What is the regular expression that Microsoft's .NET Framework uses to perform the standard validation that results in HttpRequestValidationException "A potentially dangerous Request.Form value was detected from the client" when HTML or other potentially unsafe content is posted.
I'd like to have an exact copy of it converted to JavaScript so the user can be alerted early.
My current regular expression (/(&#)|<[^<>]+>/) is close, but not the same as .NET's.

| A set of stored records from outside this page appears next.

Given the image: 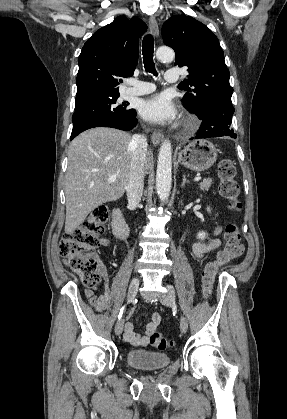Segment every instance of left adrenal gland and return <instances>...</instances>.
<instances>
[{
	"label": "left adrenal gland",
	"mask_w": 287,
	"mask_h": 419,
	"mask_svg": "<svg viewBox=\"0 0 287 419\" xmlns=\"http://www.w3.org/2000/svg\"><path fill=\"white\" fill-rule=\"evenodd\" d=\"M186 183H189V181L186 179V176H185V175H183V182H182L181 187L183 188V187L185 186V184H186Z\"/></svg>",
	"instance_id": "a2214340"
}]
</instances>
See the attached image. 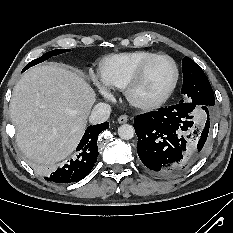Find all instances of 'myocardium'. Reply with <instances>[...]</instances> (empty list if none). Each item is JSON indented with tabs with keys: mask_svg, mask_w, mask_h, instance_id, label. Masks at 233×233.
Returning <instances> with one entry per match:
<instances>
[{
	"mask_svg": "<svg viewBox=\"0 0 233 233\" xmlns=\"http://www.w3.org/2000/svg\"><path fill=\"white\" fill-rule=\"evenodd\" d=\"M161 58H166V59L170 60V62L172 63L173 78H172L171 82L169 83V85L166 87V89L158 97L151 99V100H139L135 96L136 88L138 87L139 83L141 82L148 67L153 62H155L156 60L161 59ZM178 79H179V69H178V66H177L175 60L167 54H156L153 57L144 61L132 74L131 78L129 79L128 83L125 86V96H126L127 100L129 101V103L136 108H139L142 110L155 109V108L161 106L170 97V95L173 93V91L177 85Z\"/></svg>",
	"mask_w": 233,
	"mask_h": 233,
	"instance_id": "myocardium-1",
	"label": "myocardium"
}]
</instances>
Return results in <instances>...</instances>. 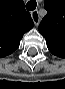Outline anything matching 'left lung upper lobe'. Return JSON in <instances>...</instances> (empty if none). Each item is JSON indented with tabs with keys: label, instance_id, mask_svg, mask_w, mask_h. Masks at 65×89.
Listing matches in <instances>:
<instances>
[{
	"label": "left lung upper lobe",
	"instance_id": "1",
	"mask_svg": "<svg viewBox=\"0 0 65 89\" xmlns=\"http://www.w3.org/2000/svg\"><path fill=\"white\" fill-rule=\"evenodd\" d=\"M46 16L39 25V32L46 43L65 46V0H45Z\"/></svg>",
	"mask_w": 65,
	"mask_h": 89
}]
</instances>
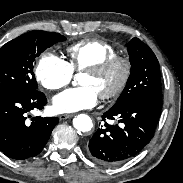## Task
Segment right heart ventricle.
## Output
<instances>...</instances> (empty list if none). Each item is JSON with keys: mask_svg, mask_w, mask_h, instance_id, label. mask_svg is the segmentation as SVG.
<instances>
[{"mask_svg": "<svg viewBox=\"0 0 183 183\" xmlns=\"http://www.w3.org/2000/svg\"><path fill=\"white\" fill-rule=\"evenodd\" d=\"M67 64L72 72L85 70L107 58L117 55V49L99 39H87L70 45L67 50Z\"/></svg>", "mask_w": 183, "mask_h": 183, "instance_id": "1", "label": "right heart ventricle"}]
</instances>
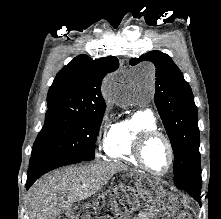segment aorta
I'll use <instances>...</instances> for the list:
<instances>
[{"label": "aorta", "instance_id": "aorta-1", "mask_svg": "<svg viewBox=\"0 0 221 219\" xmlns=\"http://www.w3.org/2000/svg\"><path fill=\"white\" fill-rule=\"evenodd\" d=\"M137 77L140 80H143L144 82H146L149 86H151L153 84V80H154V70L150 67H141L137 70ZM105 92L107 95L109 96H118L120 95V90L118 88H113L112 84L111 85H107L105 87Z\"/></svg>", "mask_w": 221, "mask_h": 219}]
</instances>
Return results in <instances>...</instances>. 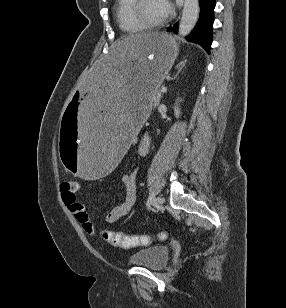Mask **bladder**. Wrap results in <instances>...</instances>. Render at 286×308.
Instances as JSON below:
<instances>
[{
	"label": "bladder",
	"instance_id": "bladder-1",
	"mask_svg": "<svg viewBox=\"0 0 286 308\" xmlns=\"http://www.w3.org/2000/svg\"><path fill=\"white\" fill-rule=\"evenodd\" d=\"M170 258V250L166 246H150L136 251L129 259L134 265L151 270H161Z\"/></svg>",
	"mask_w": 286,
	"mask_h": 308
}]
</instances>
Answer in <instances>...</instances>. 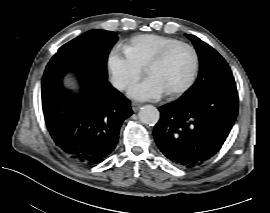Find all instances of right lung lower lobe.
Wrapping results in <instances>:
<instances>
[{
  "label": "right lung lower lobe",
  "instance_id": "obj_1",
  "mask_svg": "<svg viewBox=\"0 0 270 213\" xmlns=\"http://www.w3.org/2000/svg\"><path fill=\"white\" fill-rule=\"evenodd\" d=\"M65 72L44 73L42 108L55 144L75 162L101 163L116 147L123 121L132 115L130 101L107 79L77 73L80 93L62 85Z\"/></svg>",
  "mask_w": 270,
  "mask_h": 213
}]
</instances>
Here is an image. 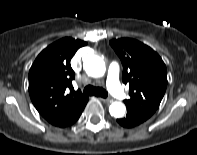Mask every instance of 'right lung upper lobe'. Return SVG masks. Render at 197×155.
I'll return each mask as SVG.
<instances>
[{"label": "right lung upper lobe", "mask_w": 197, "mask_h": 155, "mask_svg": "<svg viewBox=\"0 0 197 155\" xmlns=\"http://www.w3.org/2000/svg\"><path fill=\"white\" fill-rule=\"evenodd\" d=\"M86 44L68 37L58 40L45 48L30 68V98L52 125L66 127L88 102V96L73 90L75 73L70 65L75 52Z\"/></svg>", "instance_id": "right-lung-upper-lobe-1"}]
</instances>
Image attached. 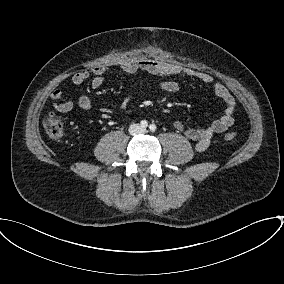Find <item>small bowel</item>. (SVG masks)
<instances>
[{
  "label": "small bowel",
  "mask_w": 284,
  "mask_h": 284,
  "mask_svg": "<svg viewBox=\"0 0 284 284\" xmlns=\"http://www.w3.org/2000/svg\"><path fill=\"white\" fill-rule=\"evenodd\" d=\"M123 72L127 74H133L138 71H145L152 75L163 77L164 80L160 82V87L168 93H176L179 90V85L171 77L186 74L198 78L205 84H211L213 77L204 72H197L194 70H185L182 67L154 59H136L128 60L120 65ZM108 68L106 66H96L90 70H80L72 76V81L75 84H81L91 79V86L93 88L100 87L107 73ZM214 94L223 102L224 108L219 118L212 121L206 127H187L182 122H174V127L178 131L182 132L186 138L195 143V148L198 151H204L210 145L212 138L216 134H220L228 130L234 122V112L236 107V101L229 90L220 83L213 85ZM51 99L53 100L54 108L61 112L67 113L72 110L74 103L70 99H65L61 89L57 88L52 91ZM78 106L83 110H90L92 102L86 95H82L78 99Z\"/></svg>",
  "instance_id": "small-bowel-1"
}]
</instances>
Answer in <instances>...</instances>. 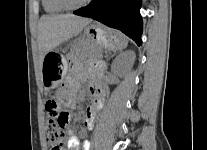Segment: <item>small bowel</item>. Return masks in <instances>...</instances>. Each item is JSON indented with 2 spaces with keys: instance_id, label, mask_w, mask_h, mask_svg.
<instances>
[{
  "instance_id": "c3829d8e",
  "label": "small bowel",
  "mask_w": 207,
  "mask_h": 150,
  "mask_svg": "<svg viewBox=\"0 0 207 150\" xmlns=\"http://www.w3.org/2000/svg\"><path fill=\"white\" fill-rule=\"evenodd\" d=\"M98 64L92 65V71L99 70ZM84 75H79L75 77H71L69 79V93L65 96V100L67 105L70 108H74L76 106V97L75 92L79 89L80 82L84 79ZM93 99L89 103L86 115L84 118V125L88 129H91L94 125L95 118L97 116L98 111L102 107L103 98L105 95V88L98 82H93L90 87ZM92 140H83L82 150H91ZM67 147L70 150H77L78 147V137L75 133H71L67 140Z\"/></svg>"
}]
</instances>
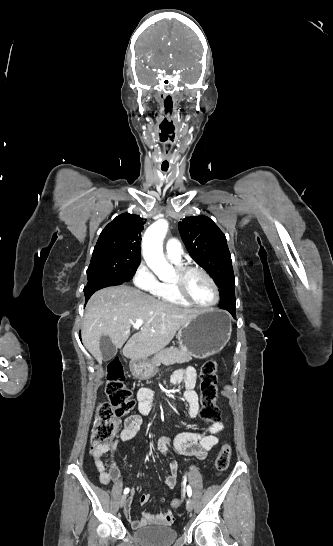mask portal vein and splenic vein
<instances>
[{"instance_id":"portal-vein-and-splenic-vein-1","label":"portal vein and splenic vein","mask_w":333,"mask_h":546,"mask_svg":"<svg viewBox=\"0 0 333 546\" xmlns=\"http://www.w3.org/2000/svg\"><path fill=\"white\" fill-rule=\"evenodd\" d=\"M144 321L142 319L136 320V322L133 323V327L135 329H139L143 325Z\"/></svg>"}]
</instances>
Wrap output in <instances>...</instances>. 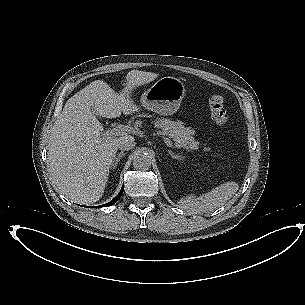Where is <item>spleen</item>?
<instances>
[{"mask_svg": "<svg viewBox=\"0 0 305 305\" xmlns=\"http://www.w3.org/2000/svg\"><path fill=\"white\" fill-rule=\"evenodd\" d=\"M235 182H227L219 185L209 192L196 197L194 194L186 196L180 200V206L192 214L210 213L218 207L224 205L230 197L232 186Z\"/></svg>", "mask_w": 305, "mask_h": 305, "instance_id": "obj_1", "label": "spleen"}]
</instances>
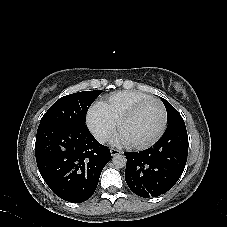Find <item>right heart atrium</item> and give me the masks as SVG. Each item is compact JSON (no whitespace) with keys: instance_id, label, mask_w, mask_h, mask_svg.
<instances>
[{"instance_id":"1","label":"right heart atrium","mask_w":227,"mask_h":227,"mask_svg":"<svg viewBox=\"0 0 227 227\" xmlns=\"http://www.w3.org/2000/svg\"><path fill=\"white\" fill-rule=\"evenodd\" d=\"M85 123L90 133L100 143L109 141L116 130V124L103 113L98 104L89 109Z\"/></svg>"}]
</instances>
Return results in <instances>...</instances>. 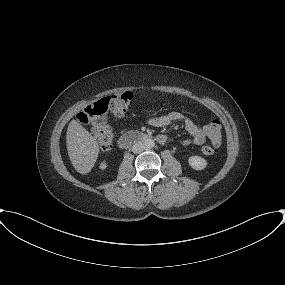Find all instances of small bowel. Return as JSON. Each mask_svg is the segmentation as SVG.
Segmentation results:
<instances>
[{"instance_id":"small-bowel-1","label":"small bowel","mask_w":285,"mask_h":285,"mask_svg":"<svg viewBox=\"0 0 285 285\" xmlns=\"http://www.w3.org/2000/svg\"><path fill=\"white\" fill-rule=\"evenodd\" d=\"M182 121L184 123L188 137L183 141L184 145H202L206 140V132L204 127L192 121L180 112H170L162 116L152 117L148 123L155 127H165L170 125L172 122ZM165 135H160L159 140L166 141Z\"/></svg>"}]
</instances>
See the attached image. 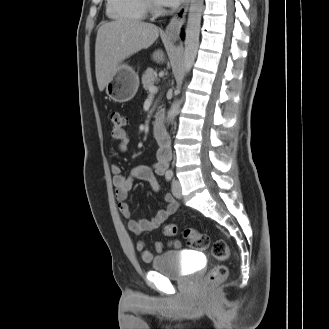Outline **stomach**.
<instances>
[{
	"label": "stomach",
	"instance_id": "0dacf381",
	"mask_svg": "<svg viewBox=\"0 0 329 329\" xmlns=\"http://www.w3.org/2000/svg\"><path fill=\"white\" fill-rule=\"evenodd\" d=\"M139 87V77L132 67L121 64L106 85V94L114 102L124 103L131 100Z\"/></svg>",
	"mask_w": 329,
	"mask_h": 329
}]
</instances>
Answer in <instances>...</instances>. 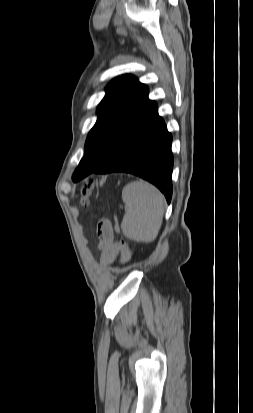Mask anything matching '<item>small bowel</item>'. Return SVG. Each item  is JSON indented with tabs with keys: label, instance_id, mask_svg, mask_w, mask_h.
<instances>
[{
	"label": "small bowel",
	"instance_id": "c3829d8e",
	"mask_svg": "<svg viewBox=\"0 0 253 413\" xmlns=\"http://www.w3.org/2000/svg\"><path fill=\"white\" fill-rule=\"evenodd\" d=\"M100 250V262L103 265L112 264L118 256L122 262H126L131 257L130 249L113 239V230L108 220H102L97 230Z\"/></svg>",
	"mask_w": 253,
	"mask_h": 413
}]
</instances>
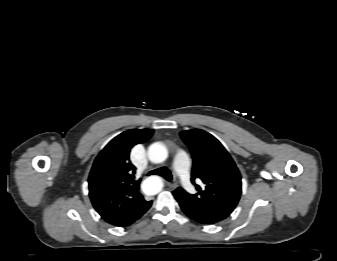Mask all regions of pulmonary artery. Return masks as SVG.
Wrapping results in <instances>:
<instances>
[{
    "mask_svg": "<svg viewBox=\"0 0 337 261\" xmlns=\"http://www.w3.org/2000/svg\"><path fill=\"white\" fill-rule=\"evenodd\" d=\"M173 167L184 188L191 191L193 187L190 181V161L186 153L178 152L176 154L173 161Z\"/></svg>",
    "mask_w": 337,
    "mask_h": 261,
    "instance_id": "pulmonary-artery-1",
    "label": "pulmonary artery"
}]
</instances>
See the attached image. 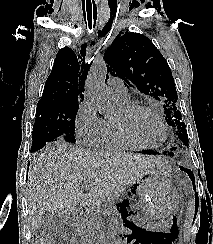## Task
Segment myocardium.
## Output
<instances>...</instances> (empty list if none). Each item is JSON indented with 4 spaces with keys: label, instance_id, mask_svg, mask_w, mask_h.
I'll list each match as a JSON object with an SVG mask.
<instances>
[{
    "label": "myocardium",
    "instance_id": "myocardium-1",
    "mask_svg": "<svg viewBox=\"0 0 213 244\" xmlns=\"http://www.w3.org/2000/svg\"><path fill=\"white\" fill-rule=\"evenodd\" d=\"M123 108L128 112V113H135L137 111H146L149 112L150 114H152L159 122V124L161 125V127L163 128V139L161 140V142L157 145H148V144H144L142 142H140L139 140H137L135 137H133L129 131L127 130V128L119 122L114 121V126L115 129L118 133V135L127 143L137 147V148H141V149H156L160 146H162L168 136V128L164 122V120L162 119L161 115L156 112L154 109H152L149 106L146 105H142V104H132V103H128L125 104L123 106Z\"/></svg>",
    "mask_w": 213,
    "mask_h": 244
}]
</instances>
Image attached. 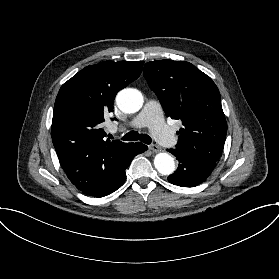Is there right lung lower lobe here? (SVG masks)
<instances>
[{
    "label": "right lung lower lobe",
    "instance_id": "1",
    "mask_svg": "<svg viewBox=\"0 0 279 279\" xmlns=\"http://www.w3.org/2000/svg\"><path fill=\"white\" fill-rule=\"evenodd\" d=\"M147 150V146L144 144H141L137 142L134 145L133 148V153L130 156V158L127 160L123 168L120 170V172L115 176V178L106 186L104 187L96 196L94 197H104L107 196L114 191H116L120 186H122L126 180V173L125 169L130 165L132 159L134 158L135 155L144 152Z\"/></svg>",
    "mask_w": 279,
    "mask_h": 279
}]
</instances>
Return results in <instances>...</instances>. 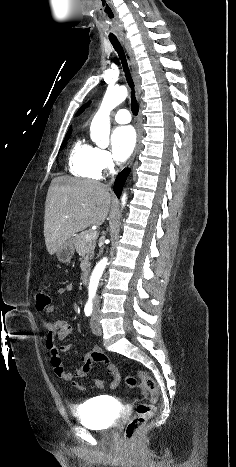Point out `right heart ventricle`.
Wrapping results in <instances>:
<instances>
[{"label": "right heart ventricle", "mask_w": 236, "mask_h": 467, "mask_svg": "<svg viewBox=\"0 0 236 467\" xmlns=\"http://www.w3.org/2000/svg\"><path fill=\"white\" fill-rule=\"evenodd\" d=\"M95 148L80 138L74 142L68 157V168L72 175L87 179L101 177L95 162Z\"/></svg>", "instance_id": "1"}]
</instances>
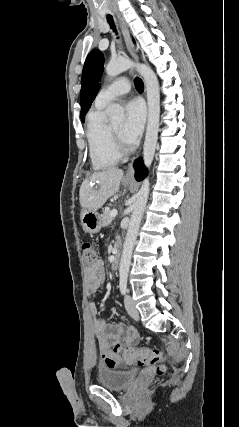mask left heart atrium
I'll return each instance as SVG.
<instances>
[{
    "instance_id": "left-heart-atrium-1",
    "label": "left heart atrium",
    "mask_w": 239,
    "mask_h": 427,
    "mask_svg": "<svg viewBox=\"0 0 239 427\" xmlns=\"http://www.w3.org/2000/svg\"><path fill=\"white\" fill-rule=\"evenodd\" d=\"M126 119L121 130L123 141L128 145H133L139 139L144 123L145 109L139 100H132L125 107Z\"/></svg>"
}]
</instances>
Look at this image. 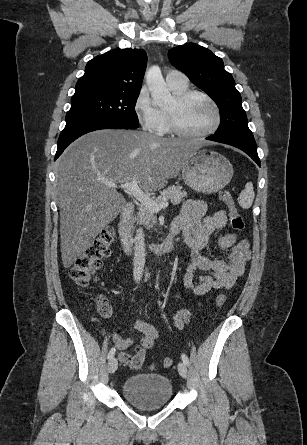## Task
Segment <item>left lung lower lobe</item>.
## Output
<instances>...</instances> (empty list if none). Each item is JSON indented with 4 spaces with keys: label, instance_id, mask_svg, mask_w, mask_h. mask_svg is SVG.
Masks as SVG:
<instances>
[{
    "label": "left lung lower lobe",
    "instance_id": "obj_1",
    "mask_svg": "<svg viewBox=\"0 0 307 445\" xmlns=\"http://www.w3.org/2000/svg\"><path fill=\"white\" fill-rule=\"evenodd\" d=\"M206 139L229 144L231 146H234L236 148L241 149L245 153H247L259 166L260 159L257 154V147L256 142L253 137H246V136H210Z\"/></svg>",
    "mask_w": 307,
    "mask_h": 445
}]
</instances>
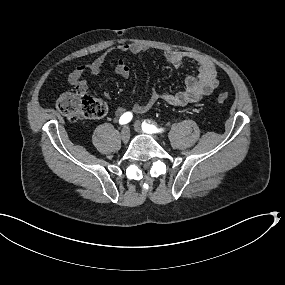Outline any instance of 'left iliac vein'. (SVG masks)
<instances>
[{
    "label": "left iliac vein",
    "instance_id": "left-iliac-vein-1",
    "mask_svg": "<svg viewBox=\"0 0 285 285\" xmlns=\"http://www.w3.org/2000/svg\"><path fill=\"white\" fill-rule=\"evenodd\" d=\"M134 127H135V130L140 133V134H144L145 132H143L142 128H141V124L139 121H135L134 123ZM156 140H158L157 137H155Z\"/></svg>",
    "mask_w": 285,
    "mask_h": 285
}]
</instances>
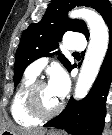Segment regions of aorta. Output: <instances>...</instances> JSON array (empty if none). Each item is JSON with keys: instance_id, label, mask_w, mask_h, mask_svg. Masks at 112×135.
<instances>
[{"instance_id": "762f6f07", "label": "aorta", "mask_w": 112, "mask_h": 135, "mask_svg": "<svg viewBox=\"0 0 112 135\" xmlns=\"http://www.w3.org/2000/svg\"><path fill=\"white\" fill-rule=\"evenodd\" d=\"M71 18L83 19L90 30V40L76 83L74 98H84L99 73L107 52L109 32L103 18L95 11L81 8L70 12Z\"/></svg>"}]
</instances>
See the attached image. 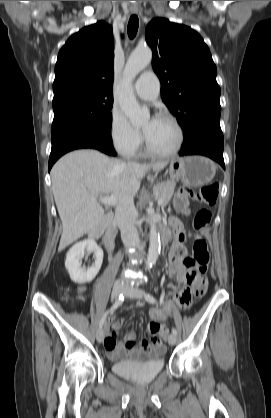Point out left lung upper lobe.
I'll list each match as a JSON object with an SVG mask.
<instances>
[{"label":"left lung upper lobe","mask_w":271,"mask_h":418,"mask_svg":"<svg viewBox=\"0 0 271 418\" xmlns=\"http://www.w3.org/2000/svg\"><path fill=\"white\" fill-rule=\"evenodd\" d=\"M145 36L153 51L162 99L184 133L198 124L219 123L217 69L202 37L190 27L165 18L153 19Z\"/></svg>","instance_id":"5c2ea615"}]
</instances>
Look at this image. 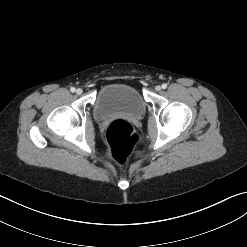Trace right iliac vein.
Instances as JSON below:
<instances>
[{
  "label": "right iliac vein",
  "mask_w": 247,
  "mask_h": 247,
  "mask_svg": "<svg viewBox=\"0 0 247 247\" xmlns=\"http://www.w3.org/2000/svg\"><path fill=\"white\" fill-rule=\"evenodd\" d=\"M82 92H83V90H82L81 88H78V89L76 90V93H77L78 95H81Z\"/></svg>",
  "instance_id": "obj_1"
}]
</instances>
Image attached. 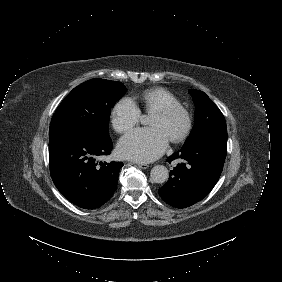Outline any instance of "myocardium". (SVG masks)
<instances>
[{
  "mask_svg": "<svg viewBox=\"0 0 282 282\" xmlns=\"http://www.w3.org/2000/svg\"><path fill=\"white\" fill-rule=\"evenodd\" d=\"M152 114H156L165 118L174 116H179L181 118V128L169 138L171 142H181L189 135L192 127V120L190 114L184 107L180 105H164L153 111Z\"/></svg>",
  "mask_w": 282,
  "mask_h": 282,
  "instance_id": "obj_1",
  "label": "myocardium"
}]
</instances>
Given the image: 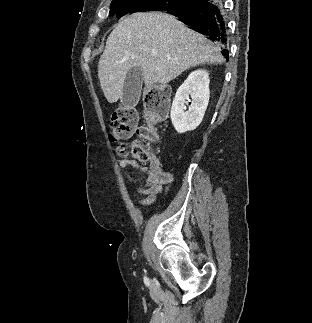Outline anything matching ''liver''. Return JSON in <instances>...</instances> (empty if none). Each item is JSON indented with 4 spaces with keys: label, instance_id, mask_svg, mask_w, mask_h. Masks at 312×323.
I'll return each mask as SVG.
<instances>
[{
    "label": "liver",
    "instance_id": "6515ba94",
    "mask_svg": "<svg viewBox=\"0 0 312 323\" xmlns=\"http://www.w3.org/2000/svg\"><path fill=\"white\" fill-rule=\"evenodd\" d=\"M223 64L224 56L202 34L164 12H138L119 20L98 62V78L110 104L122 98L127 72L142 68L147 88L169 84L188 68Z\"/></svg>",
    "mask_w": 312,
    "mask_h": 323
}]
</instances>
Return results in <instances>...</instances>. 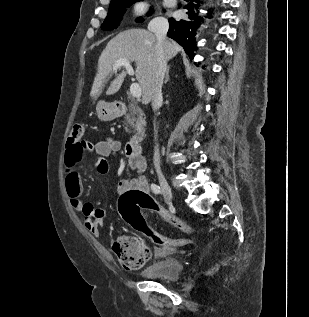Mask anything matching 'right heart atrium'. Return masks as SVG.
<instances>
[{
	"instance_id": "obj_1",
	"label": "right heart atrium",
	"mask_w": 309,
	"mask_h": 317,
	"mask_svg": "<svg viewBox=\"0 0 309 317\" xmlns=\"http://www.w3.org/2000/svg\"><path fill=\"white\" fill-rule=\"evenodd\" d=\"M149 11V4L146 1L138 0L132 5L131 12L134 16H143Z\"/></svg>"
}]
</instances>
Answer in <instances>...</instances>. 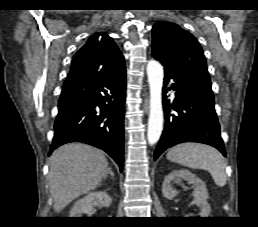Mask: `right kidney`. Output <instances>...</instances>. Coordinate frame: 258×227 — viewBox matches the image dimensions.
Masks as SVG:
<instances>
[{
  "mask_svg": "<svg viewBox=\"0 0 258 227\" xmlns=\"http://www.w3.org/2000/svg\"><path fill=\"white\" fill-rule=\"evenodd\" d=\"M111 203L112 198L106 191L91 192L75 202L70 217H82L83 214L91 213L95 206L109 207Z\"/></svg>",
  "mask_w": 258,
  "mask_h": 227,
  "instance_id": "obj_1",
  "label": "right kidney"
}]
</instances>
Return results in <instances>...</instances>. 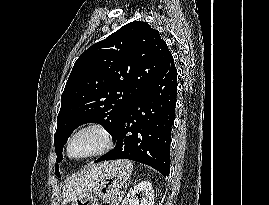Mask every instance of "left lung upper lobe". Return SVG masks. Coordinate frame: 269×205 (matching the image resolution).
<instances>
[{"label": "left lung upper lobe", "instance_id": "obj_1", "mask_svg": "<svg viewBox=\"0 0 269 205\" xmlns=\"http://www.w3.org/2000/svg\"><path fill=\"white\" fill-rule=\"evenodd\" d=\"M171 55L157 30L131 22L90 46L75 62L61 96L54 135L57 162L71 133L99 123L112 134L124 112L153 81ZM58 177V165H55Z\"/></svg>", "mask_w": 269, "mask_h": 205}]
</instances>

I'm aware this might be different for different .NET versions so specifically I'd like to know:
- A regular expression for .NET 2
- A regular expression for .NET 4
You can use some decompilig tool and see for yourself that there no regular expression at all. It calls static method CrossSiteScriptingValidation.IsDangerousString
.
But maybe you can use the Microsoft AntiXSS library to achive the same. Anyway here is the method:
internal static bool IsDangerousString(string s, out int matchIndex)
{
matchIndex = 0;
int num1 = 0;
int num2 = s.IndexOfAny(CrossSiteScriptingValidation.startingChars, num1);
if (num2 < 0)
{
return false;
}
if (num2 == s.Length - 1)
{
return false;
}
matchIndex = num2;
char chars = s.get_Chars(num2);
if ((chars == 38 || chars == 60) && (CrossSiteScriptingValidation.IsAtoZ(s.get_Chars(num2 + 1)) || s.get_Chars(num2 + 1) == 33 || s.get_Chars(num2 + 1) == 47 || s.get_Chars(num2 + 1) == 63))
{
return true;
}
else
{
if (s.get_Chars(num2 + 1) == 35)
{
return true;
}
}
num1 = num2 + 1;
}
I might have answered this in another question here:
https://stackoverflow.com/a/4949339/62054
This regex follows the logic in .NET 4.
/^(?!(.|\n)*<[a-z!\/?])(?!(.|\n)*&#)(.|\n)*$/i
Look in the .NET source for CrossSiteScriptingValidation to find the logic that Microsoft follow. fge is right, it doesn't use a regex, instead it uses some loops and string comparisons. I suspect that's for performance.